§ **Text for analysis**:
**********
**Note: Please make your own copy of this notebook to run and execute, thank you!**

1.   Go to the menu tab on the top left corner
2.   Click on "File"
3.   Under the File tab menu click on "Save a copy in Drive..."

# Model Evaluation

---

### Data Science Pipeline for Predictive Machine Learning Models

1. Import Libraries

2. Load the Data

3. Analyze the Dataset

4. Clean, Transform, and Prepare Data

5. Split the Data into Training and Testing Datasets

6. Choose Performance Metric for Model

7. Initialize our ML Model

8. Train and Validate ML Algorithm with Multiple Parameters to Find Optimal Model

9. Make Predictions

In [0]:
# Toy example to load, analyze, clean, prepare, train and tune or model
# NOTE: In reality we should throughly inspect and analyze our data 

# Import libraries
import sklearn
import numpy as np
import pandas as pd
from sklearn.datasets import load_boston
from sklearn.tree import DecisionTreeRegressor
from sklearn.feature_selection import SelectKBest, f_classif
from sklearn.metrics import r2_score
from sklearn.metrics import make_scorer
from sklearn.model_selection import train_test_split
from sklearn.model_selection import ShuffleSplit
from sklearn.model_selection import StratifiedKFold
from sklearn.model_selection import GridSearchCV
from sklearn.preprocessing import Normalizer

# Load dataset
boston = load_boston()
features, prices = boston['data'], boston['target']

# Descriptive Analysis of the data
features = pd.DataFrame(features)
features.describe()

# Clean, transform, and prepare data (Not something we should automate - really should analze and understand dataset to make sure we have all the relevant data)
normal_features = Normalizer().fit_transform(features) # Normalize the features for easier processing
new_features = SelectKBest(f_classif, k=3).fit_transform(normal_features, prices) # Select the top 3 most relevant features (Should look into dimensionality reduction/feature engineering)

# Split the data into training, test, features, and labels
features_train, features_test, prices_train, prices_test = train_test_split(new_features, prices, test_size=0.2, random_state=42)

# Choose a performance metric (R2 evaluates how close the data matched the data)
**********
§ **Extracted entries**:
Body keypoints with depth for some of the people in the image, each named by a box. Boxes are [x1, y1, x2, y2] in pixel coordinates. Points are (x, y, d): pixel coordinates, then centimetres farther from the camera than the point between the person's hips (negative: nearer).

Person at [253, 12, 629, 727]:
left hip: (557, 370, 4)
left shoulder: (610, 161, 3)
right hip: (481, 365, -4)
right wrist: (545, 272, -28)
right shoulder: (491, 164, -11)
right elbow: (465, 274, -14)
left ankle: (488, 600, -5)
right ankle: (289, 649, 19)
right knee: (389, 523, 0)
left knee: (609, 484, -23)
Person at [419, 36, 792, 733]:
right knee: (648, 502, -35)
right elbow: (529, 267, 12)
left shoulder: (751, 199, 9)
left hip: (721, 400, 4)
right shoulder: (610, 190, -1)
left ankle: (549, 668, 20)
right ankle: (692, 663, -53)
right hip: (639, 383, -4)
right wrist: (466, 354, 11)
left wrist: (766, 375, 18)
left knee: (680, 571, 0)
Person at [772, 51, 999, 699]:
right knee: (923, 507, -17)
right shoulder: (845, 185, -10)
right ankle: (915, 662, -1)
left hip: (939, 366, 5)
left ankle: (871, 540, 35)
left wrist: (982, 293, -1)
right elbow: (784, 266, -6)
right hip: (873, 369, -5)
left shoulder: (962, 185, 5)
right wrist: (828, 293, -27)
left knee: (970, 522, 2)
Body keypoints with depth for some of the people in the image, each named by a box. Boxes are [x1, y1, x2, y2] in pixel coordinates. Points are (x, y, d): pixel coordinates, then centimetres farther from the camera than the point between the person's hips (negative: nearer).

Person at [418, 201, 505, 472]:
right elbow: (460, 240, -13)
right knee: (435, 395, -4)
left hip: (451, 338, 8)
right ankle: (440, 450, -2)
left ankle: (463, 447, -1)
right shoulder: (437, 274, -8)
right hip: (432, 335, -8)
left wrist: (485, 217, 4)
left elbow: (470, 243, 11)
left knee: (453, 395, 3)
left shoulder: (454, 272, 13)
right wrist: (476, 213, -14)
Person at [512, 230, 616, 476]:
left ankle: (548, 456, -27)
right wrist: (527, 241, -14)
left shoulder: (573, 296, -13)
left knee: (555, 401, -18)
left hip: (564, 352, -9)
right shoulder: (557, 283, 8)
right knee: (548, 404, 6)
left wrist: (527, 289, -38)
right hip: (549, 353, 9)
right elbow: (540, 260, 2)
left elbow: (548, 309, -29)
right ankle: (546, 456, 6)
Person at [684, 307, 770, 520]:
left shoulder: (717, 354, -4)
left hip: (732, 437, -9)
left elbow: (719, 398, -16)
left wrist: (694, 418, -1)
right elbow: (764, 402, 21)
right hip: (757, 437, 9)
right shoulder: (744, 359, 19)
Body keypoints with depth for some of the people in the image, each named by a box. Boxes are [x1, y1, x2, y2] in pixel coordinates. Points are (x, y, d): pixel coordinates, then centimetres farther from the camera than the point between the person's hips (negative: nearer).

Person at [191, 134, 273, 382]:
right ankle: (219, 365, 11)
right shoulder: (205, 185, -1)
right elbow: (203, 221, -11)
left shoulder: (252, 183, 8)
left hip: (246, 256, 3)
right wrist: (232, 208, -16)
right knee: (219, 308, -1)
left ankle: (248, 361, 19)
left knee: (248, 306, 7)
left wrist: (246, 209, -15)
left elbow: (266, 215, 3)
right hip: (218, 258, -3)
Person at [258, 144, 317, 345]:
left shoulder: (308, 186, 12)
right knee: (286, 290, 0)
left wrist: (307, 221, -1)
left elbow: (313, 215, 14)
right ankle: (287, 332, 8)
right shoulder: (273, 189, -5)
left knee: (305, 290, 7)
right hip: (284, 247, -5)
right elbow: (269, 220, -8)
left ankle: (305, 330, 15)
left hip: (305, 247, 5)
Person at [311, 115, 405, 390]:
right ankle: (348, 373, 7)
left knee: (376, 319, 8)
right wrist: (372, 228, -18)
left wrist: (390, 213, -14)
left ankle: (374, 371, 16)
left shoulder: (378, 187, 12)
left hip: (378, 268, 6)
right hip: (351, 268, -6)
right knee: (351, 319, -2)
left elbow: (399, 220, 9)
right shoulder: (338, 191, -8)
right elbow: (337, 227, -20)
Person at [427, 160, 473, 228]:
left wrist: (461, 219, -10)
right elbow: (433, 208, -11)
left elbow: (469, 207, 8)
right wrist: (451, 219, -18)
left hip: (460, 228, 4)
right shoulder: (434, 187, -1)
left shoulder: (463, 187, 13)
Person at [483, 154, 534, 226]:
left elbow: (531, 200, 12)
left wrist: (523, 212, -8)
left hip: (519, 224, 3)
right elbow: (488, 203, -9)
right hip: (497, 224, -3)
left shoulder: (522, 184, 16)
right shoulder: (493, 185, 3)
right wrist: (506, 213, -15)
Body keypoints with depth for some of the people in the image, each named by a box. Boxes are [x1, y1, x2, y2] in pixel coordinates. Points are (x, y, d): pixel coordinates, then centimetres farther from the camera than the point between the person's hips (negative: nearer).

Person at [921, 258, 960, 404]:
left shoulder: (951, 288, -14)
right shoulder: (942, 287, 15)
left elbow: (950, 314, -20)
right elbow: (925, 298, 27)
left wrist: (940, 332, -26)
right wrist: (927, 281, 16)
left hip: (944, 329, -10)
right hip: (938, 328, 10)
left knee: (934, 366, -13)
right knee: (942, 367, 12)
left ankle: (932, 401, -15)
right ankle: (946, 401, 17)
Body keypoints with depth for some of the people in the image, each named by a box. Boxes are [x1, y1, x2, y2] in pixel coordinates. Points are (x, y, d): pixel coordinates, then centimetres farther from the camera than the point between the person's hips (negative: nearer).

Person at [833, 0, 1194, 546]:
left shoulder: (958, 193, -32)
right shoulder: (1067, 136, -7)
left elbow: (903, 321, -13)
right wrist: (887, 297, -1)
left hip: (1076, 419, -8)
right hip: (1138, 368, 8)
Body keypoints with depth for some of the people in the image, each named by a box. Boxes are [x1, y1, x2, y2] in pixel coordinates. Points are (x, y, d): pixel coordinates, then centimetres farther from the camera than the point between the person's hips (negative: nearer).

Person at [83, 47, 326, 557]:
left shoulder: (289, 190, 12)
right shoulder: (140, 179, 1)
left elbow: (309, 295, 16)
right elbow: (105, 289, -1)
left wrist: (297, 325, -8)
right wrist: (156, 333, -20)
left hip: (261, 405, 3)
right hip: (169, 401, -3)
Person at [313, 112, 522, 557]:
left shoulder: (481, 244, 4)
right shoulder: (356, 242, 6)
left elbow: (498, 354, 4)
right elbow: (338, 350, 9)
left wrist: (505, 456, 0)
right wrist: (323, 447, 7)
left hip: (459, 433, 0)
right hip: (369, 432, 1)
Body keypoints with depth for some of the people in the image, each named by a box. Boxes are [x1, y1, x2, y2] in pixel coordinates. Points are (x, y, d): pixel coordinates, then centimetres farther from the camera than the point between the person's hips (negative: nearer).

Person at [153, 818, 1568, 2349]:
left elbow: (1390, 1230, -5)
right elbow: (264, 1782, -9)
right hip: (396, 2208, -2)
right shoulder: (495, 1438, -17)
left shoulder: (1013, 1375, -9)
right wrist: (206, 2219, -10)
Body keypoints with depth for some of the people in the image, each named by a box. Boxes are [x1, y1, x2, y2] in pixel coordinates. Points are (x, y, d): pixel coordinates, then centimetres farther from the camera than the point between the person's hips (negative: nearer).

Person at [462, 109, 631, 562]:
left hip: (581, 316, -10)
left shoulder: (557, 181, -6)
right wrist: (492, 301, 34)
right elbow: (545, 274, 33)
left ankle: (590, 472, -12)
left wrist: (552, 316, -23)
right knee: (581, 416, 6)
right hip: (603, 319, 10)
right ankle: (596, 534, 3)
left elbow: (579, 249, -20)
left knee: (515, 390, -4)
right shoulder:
**********
Please repeat the section of the model evaluation notebook above that starts at the words "# Load dataset" and stops after "the relevant data)".

§ **Response area**:
# Load dataset
boston = load_boston()
features, prices = boston['data'], boston['target']

# Descriptive Analysis of the data
features = pd.DataFrame(features)
features.describe()

# Clean, transform, and prepare data (Not something we should automate - really should analze and understand dataset to make sure we have all the relevant data)